• **INSTRUCTIONS TO FOLLOW**
Restate each entry below exactly; pictures stay out of the copy.

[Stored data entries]
=== Section Start ===

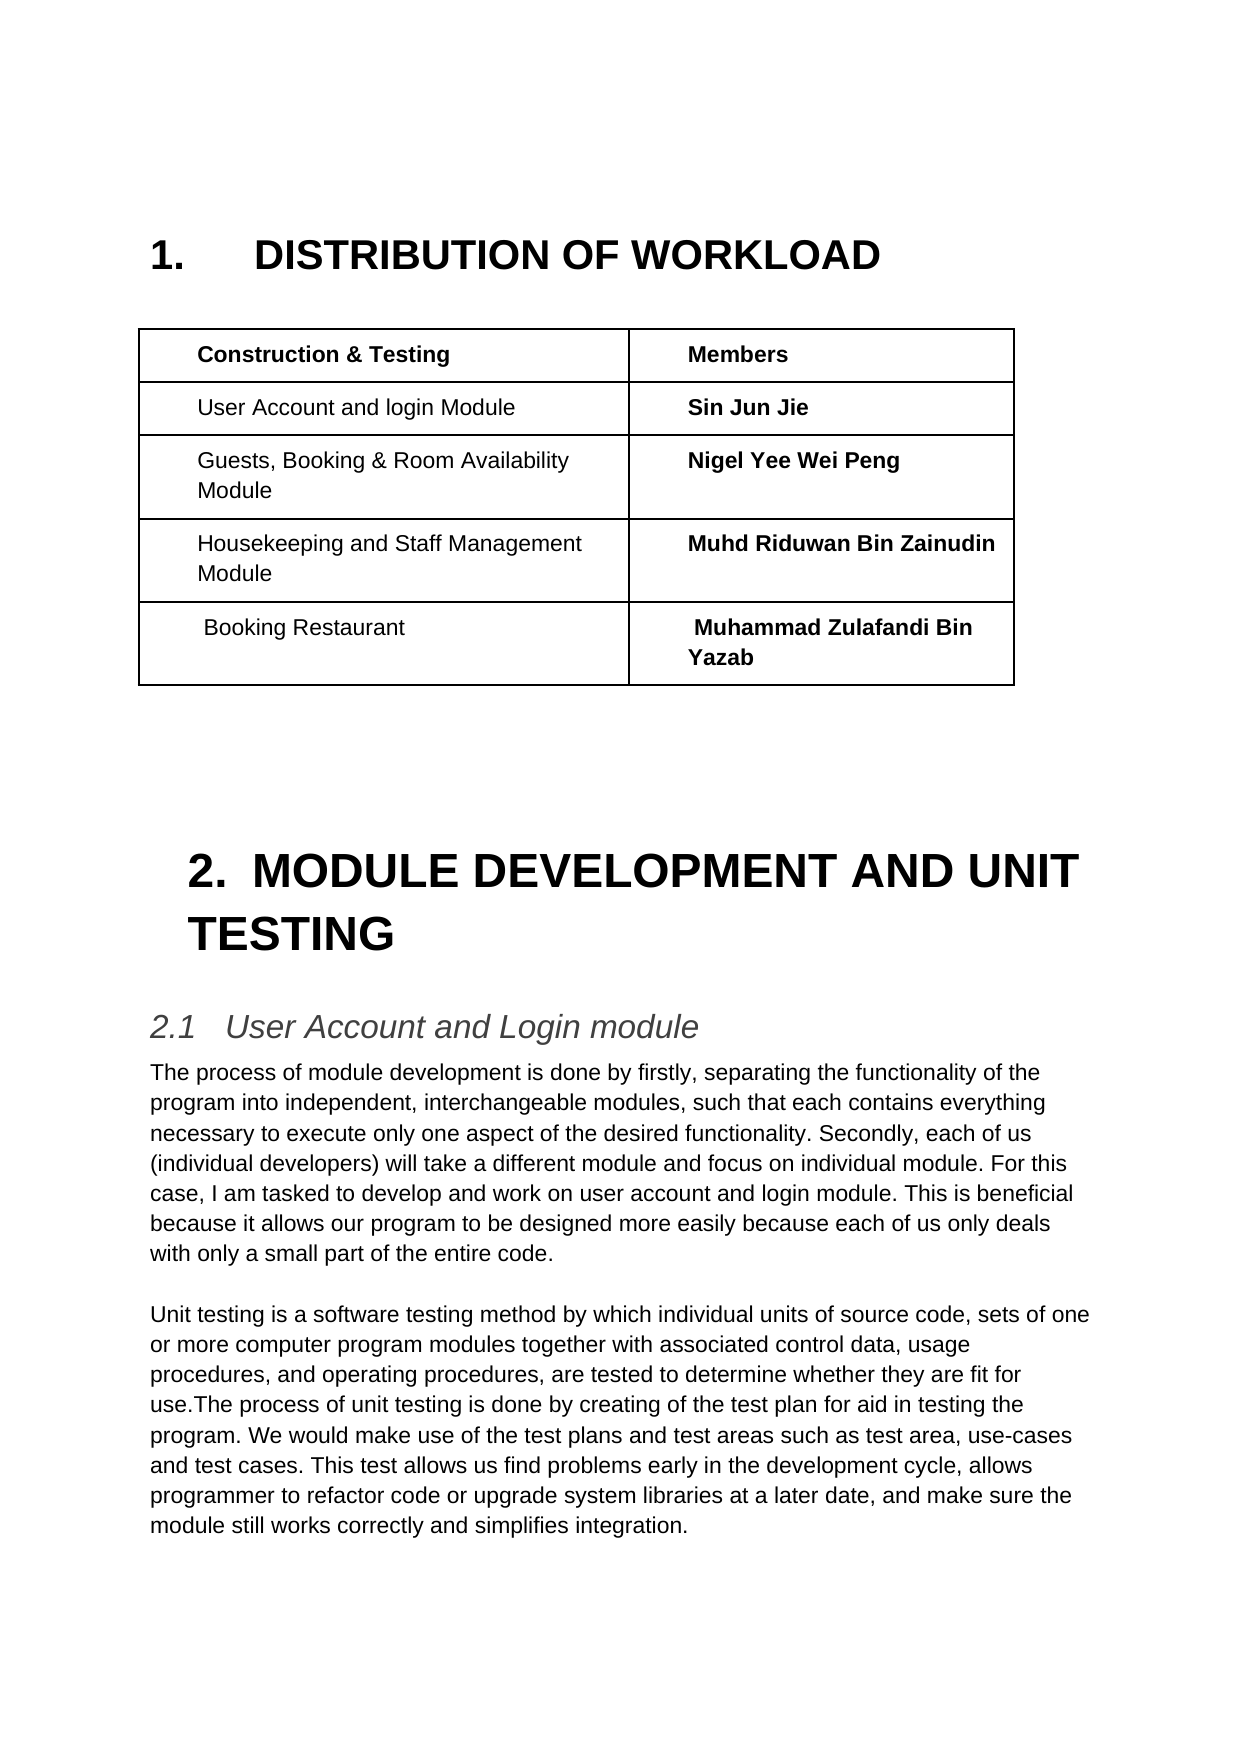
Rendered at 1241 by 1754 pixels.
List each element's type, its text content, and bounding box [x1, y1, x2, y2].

table_header Members [630, 330, 1013, 381]
text Unit testing is a software testing method by which individual units of source code, sets of one or more computer program modules together with associated control data, usage procedures, and operating procedures, are tested to determine whether they are fit for use.The process of unit testing is done by creating of the test plan for aid in testing the program. We would make use of the test plans and test areas such as test area, use-cases and test cases. This test allows us find problems early in the development cycle, allows programmer to refactor code or upgrade system libraries at a later date, and make sure the module still works correctly and simplifies integration. [150, 1301, 1090, 1539]
table_cell Housekeeping and Staff Management Module [140, 520, 628, 601]
table_cell Booking Restaurant [140, 603, 628, 684]
subtitle 2. MODULE DEVELOPMENT AND UNIT TESTING [187, 842, 1090, 961]
subtitle 2.1 User Account and Login module [150, 1007, 1090, 1045]
table_cell Guests, Booking & Room Availability Module [140, 436, 628, 518]
table_cell Muhd Riduwan Bin Zainudin [630, 520, 1013, 601]
table_cell Muhammad Zulafandi Bin Yazab [630, 603, 1013, 684]
table_cell User Account and login Module [140, 383, 628, 434]
subtitle 1. DISTRIBUTION OF WORKLOAD [150, 230, 1090, 278]
table_header Construction & Testing [140, 330, 628, 381]
table_cell Nigel Yee Wei Peng [630, 436, 1013, 518]
table_cell Sin Jun Jie [630, 383, 1013, 434]
text The process of module development is done by firstly, separating the functionality of the program into independent, interchangeable modules, such that each contains everything necessary to execute only one aspect of the desired functionality. Secondly, each of us (individual developers) will take a different module and focus on individual module. For this case, I am tasked to develop and work on user account and login module. This is beneficial because it allows our program to be designed more easily because each of us only deals with only a small part of the entire code. [150, 1059, 1090, 1267]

=== Section End ===

• **RESULT**
Rendered at 1241 by 1754 pixels.
List each element's type, its text content, and bounding box [x1, y1, x2, y2].

table_header Members [630, 330, 1013, 381]
text Unit testing is a software testing method by which individual units of source code, sets of one or more computer program modules together with associated control data, usage procedures, and operating procedures, are tested to determine whether they are fit for use.The process of unit testing is done by creating of the test plan for aid in testing the program. We would make use of the test plans and test areas such as test area, use-cases and test cases. This test allows us find problems early in the development cycle, allows programmer to refactor code or upgrade system libraries at a later date, and make sure the module still works correctly and simplifies integration. [150, 1301, 1090, 1539]
table_cell Housekeeping and Staff Management Module [140, 520, 628, 601]
table_cell Booking Restaurant [140, 603, 628, 684]
subtitle 2. MODULE DEVELOPMENT AND UNIT TESTING [187, 842, 1090, 961]
subtitle 2.1 User Account and Login module [150, 1007, 1090, 1045]
table_cell Guests, Booking & Room Availability Module [140, 436, 628, 518]
table_cell Muhd Riduwan Bin Zainudin [630, 520, 1013, 601]
table_cell Muhammad Zulafandi Bin Yazab [630, 603, 1013, 684]
table_cell User Account and login Module [140, 383, 628, 434]
subtitle 1. DISTRIBUTION OF WORKLOAD [150, 230, 1090, 278]
table_header Construction & Testing [140, 330, 628, 381]
table_cell Nigel Yee Wei Peng [630, 436, 1013, 518]
table_cell Sin Jun Jie [630, 383, 1013, 434]
text The process of module development is done by firstly, separating the functionality of the program into independent, interchangeable modules, such that each contains everything necessary to execute only one aspect of the desired functionality. Secondly, each of us (individual developers) will take a different module and focus on individual module. For this case, I am tasked to develop and work on user account and login module. This is beneficial because it allows our program to be designed more easily because each of us only deals with only a small part of the entire code. [150, 1059, 1090, 1267]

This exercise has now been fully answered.